Ich rufe zu Gott, ich schreie, *
ich rufe zu Gott, bis er mich hört.
Mein Herz grübelt bei Nacht, *
ich sinne nach, es forscht mein Geist.
Wird der Herr mich denn auf ewig verstoßen *
und mir niemals mehr gnädig sein?
Hat seine Huld für immer ein Ende, *
ist seine Verheißung aufgehoben für alle Zeiten?
Hat Gott seine Gnade vergessen, *
im Zorn sein Erbarmen verschlossen?
Da sagte ich mir: »Das ist mein Schmerz, *
dass die Rechte des Höchsten so anders handelt.«
Ich denke an die Taten des Herrn, *
ich will denken an deine früheren Wunder.
Ich erwäge all deine Werke *
und will nachsinnen über deine Taten.
PSALM-GEBET Treuer Gott, tröste uns in aller Not und gib uns Hoffnung durch die Erinnerung an das Große, das du für uns getan hast.

LESUNG

Hebräer 10,35–36

Werft eure Zuversicht nicht weg, die großen Lohn mit sich bringt. Was ihr braucht, ist Ausdauer, damit ihr den Willen Gottes erfüllen könnt und so das verheißene Gut erlangt.
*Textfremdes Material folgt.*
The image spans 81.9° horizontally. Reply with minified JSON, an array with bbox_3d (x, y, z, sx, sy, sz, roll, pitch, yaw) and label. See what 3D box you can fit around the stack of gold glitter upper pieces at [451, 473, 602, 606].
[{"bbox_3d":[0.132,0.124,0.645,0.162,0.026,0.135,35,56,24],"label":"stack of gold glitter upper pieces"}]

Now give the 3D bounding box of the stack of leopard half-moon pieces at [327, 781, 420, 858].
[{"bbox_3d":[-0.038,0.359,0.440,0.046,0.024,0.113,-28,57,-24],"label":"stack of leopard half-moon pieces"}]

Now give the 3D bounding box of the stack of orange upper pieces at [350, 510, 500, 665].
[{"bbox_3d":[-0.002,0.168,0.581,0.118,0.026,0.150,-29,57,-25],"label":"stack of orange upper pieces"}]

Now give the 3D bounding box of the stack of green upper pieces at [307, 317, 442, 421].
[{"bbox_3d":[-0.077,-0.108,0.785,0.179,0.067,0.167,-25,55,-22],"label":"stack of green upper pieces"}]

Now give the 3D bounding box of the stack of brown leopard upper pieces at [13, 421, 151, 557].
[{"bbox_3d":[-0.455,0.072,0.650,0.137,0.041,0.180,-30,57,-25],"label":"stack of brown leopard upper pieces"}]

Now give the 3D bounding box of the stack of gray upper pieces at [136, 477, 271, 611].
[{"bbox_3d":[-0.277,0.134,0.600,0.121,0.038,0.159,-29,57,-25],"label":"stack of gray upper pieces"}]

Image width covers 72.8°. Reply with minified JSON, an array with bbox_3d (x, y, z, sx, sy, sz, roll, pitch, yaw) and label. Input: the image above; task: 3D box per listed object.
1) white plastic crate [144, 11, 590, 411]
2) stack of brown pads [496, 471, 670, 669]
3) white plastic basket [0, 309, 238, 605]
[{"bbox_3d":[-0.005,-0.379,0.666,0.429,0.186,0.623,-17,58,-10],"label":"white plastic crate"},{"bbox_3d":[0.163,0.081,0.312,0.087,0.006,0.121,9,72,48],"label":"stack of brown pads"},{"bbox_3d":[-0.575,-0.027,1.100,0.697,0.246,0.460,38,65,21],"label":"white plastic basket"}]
Magnifikat – Lobgesang Mariens

Antiphon:

Denn der Mächtige hat Großes an mir getan und sein Name ist heilig.

Fürbitten

Wir beten zu Gott, der uns beisteht in Leiden und Not:
A: Höre auf die Bitten deines Volkes.
¬ Für alle, die nach neuen Formen der Seelsorge suchen.
¬ Für die Eltern, die darunter leiden, dass ihre Kinder den Glauben verloren haben.
¬ Für die Abhängigen von Alkohol und Drogen und ihre Familien.
¬ Für Menschen, die für Gewaltlosigkeit eintreten.

Vaterunser

Wir dürfen Zuversicht haben; denn Gott ist auf unserer Seite. So können wir auch in Angst, Zweifel und Not zu ihm beten: Vater unser im Himmel …

Segen

Gott, segne uns mit der Geduld, die warten und tragen kann.
Segne uns mit der Ausdauer,
die nicht müde wird und fest bleibt.
Segne uns mit der Festigkeit, die uns am Zurückweichen hindert.
Segne uns mit der Hoffnung, die uns auf dich ausrichtet
und in Fragen und Not schon jetzt nach dir ausschaut. Amen.